EXERCISE:
For this exercise, return exactly the lines of the material below that begin at the one with "15: (829, 95, 7.49)" and stop after the one with "34: (990, 333, 6.19)".
=== Begin Enclosure ===
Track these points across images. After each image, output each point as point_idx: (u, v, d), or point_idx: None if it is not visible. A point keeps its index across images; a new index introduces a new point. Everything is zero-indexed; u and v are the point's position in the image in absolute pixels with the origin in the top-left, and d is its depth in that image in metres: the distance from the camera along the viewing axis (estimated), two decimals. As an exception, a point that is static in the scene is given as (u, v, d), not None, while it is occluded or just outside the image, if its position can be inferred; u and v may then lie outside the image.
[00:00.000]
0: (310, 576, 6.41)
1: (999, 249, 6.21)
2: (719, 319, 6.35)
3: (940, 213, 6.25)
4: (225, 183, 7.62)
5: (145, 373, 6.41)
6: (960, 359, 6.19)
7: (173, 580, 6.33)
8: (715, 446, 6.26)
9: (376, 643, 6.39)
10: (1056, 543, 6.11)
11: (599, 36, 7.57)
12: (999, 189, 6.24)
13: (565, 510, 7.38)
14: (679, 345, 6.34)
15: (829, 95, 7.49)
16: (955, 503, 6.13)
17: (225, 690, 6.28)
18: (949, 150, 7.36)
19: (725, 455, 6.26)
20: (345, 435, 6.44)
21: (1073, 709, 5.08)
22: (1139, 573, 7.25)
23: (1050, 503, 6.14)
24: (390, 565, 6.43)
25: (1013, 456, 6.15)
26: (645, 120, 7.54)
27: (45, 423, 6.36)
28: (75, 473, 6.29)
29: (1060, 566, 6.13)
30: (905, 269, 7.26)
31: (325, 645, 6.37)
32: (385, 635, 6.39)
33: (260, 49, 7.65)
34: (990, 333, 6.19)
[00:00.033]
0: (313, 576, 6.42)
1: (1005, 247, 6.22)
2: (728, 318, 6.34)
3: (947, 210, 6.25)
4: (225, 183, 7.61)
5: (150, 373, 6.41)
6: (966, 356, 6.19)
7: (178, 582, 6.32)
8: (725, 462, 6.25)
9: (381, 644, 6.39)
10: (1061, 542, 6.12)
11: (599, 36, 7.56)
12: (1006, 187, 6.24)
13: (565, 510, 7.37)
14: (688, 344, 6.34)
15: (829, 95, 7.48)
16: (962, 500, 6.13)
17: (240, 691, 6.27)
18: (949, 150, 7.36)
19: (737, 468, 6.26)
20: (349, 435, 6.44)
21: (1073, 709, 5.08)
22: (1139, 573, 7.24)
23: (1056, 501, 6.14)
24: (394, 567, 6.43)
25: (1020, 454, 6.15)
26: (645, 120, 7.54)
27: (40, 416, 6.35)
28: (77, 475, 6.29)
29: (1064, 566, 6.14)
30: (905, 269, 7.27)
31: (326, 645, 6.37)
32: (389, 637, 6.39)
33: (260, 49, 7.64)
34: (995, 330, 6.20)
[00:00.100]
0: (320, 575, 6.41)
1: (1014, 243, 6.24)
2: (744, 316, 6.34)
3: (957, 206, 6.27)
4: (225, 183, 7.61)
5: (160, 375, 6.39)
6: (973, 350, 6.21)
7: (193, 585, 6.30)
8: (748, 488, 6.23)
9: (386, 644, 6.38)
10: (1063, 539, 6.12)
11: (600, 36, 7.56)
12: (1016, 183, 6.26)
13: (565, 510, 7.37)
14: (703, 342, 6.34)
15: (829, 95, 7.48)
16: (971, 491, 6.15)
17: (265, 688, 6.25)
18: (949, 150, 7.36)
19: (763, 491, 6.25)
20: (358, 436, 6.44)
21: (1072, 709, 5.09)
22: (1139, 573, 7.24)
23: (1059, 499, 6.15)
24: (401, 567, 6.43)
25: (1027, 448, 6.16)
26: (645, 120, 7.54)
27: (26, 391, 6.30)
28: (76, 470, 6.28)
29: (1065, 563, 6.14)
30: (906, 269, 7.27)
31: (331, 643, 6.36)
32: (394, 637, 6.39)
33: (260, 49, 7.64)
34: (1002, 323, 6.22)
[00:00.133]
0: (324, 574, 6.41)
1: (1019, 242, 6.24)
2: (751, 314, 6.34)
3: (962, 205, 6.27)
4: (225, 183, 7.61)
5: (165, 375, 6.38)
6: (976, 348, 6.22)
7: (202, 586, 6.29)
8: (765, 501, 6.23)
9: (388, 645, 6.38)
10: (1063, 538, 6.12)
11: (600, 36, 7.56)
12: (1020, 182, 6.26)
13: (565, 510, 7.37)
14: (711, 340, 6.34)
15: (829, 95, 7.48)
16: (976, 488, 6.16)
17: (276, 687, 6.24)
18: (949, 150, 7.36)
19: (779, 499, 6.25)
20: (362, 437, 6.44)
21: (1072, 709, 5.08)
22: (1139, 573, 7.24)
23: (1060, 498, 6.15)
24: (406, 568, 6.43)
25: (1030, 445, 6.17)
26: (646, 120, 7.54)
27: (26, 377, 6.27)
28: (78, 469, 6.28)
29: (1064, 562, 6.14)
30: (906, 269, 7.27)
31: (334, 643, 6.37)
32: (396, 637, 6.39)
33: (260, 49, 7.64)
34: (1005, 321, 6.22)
=== End Enclosure ===
RESPONSE AREA:
15: (829, 95, 7.49)
16: (955, 503, 6.13)
17: (225, 690, 6.28)
18: (949, 150, 7.36)
19: (725, 455, 6.26)
20: (345, 435, 6.44)
21: (1073, 709, 5.08)
22: (1139, 573, 7.25)
23: (1050, 503, 6.14)
24: (390, 565, 6.43)
25: (1013, 456, 6.15)
26: (645, 120, 7.54)
27: (45, 423, 6.36)
28: (75, 473, 6.29)
29: (1060, 566, 6.13)
30: (905, 269, 7.26)
31: (325, 645, 6.37)
32: (385, 635, 6.39)
33: (260, 49, 7.65)
34: (990, 333, 6.19)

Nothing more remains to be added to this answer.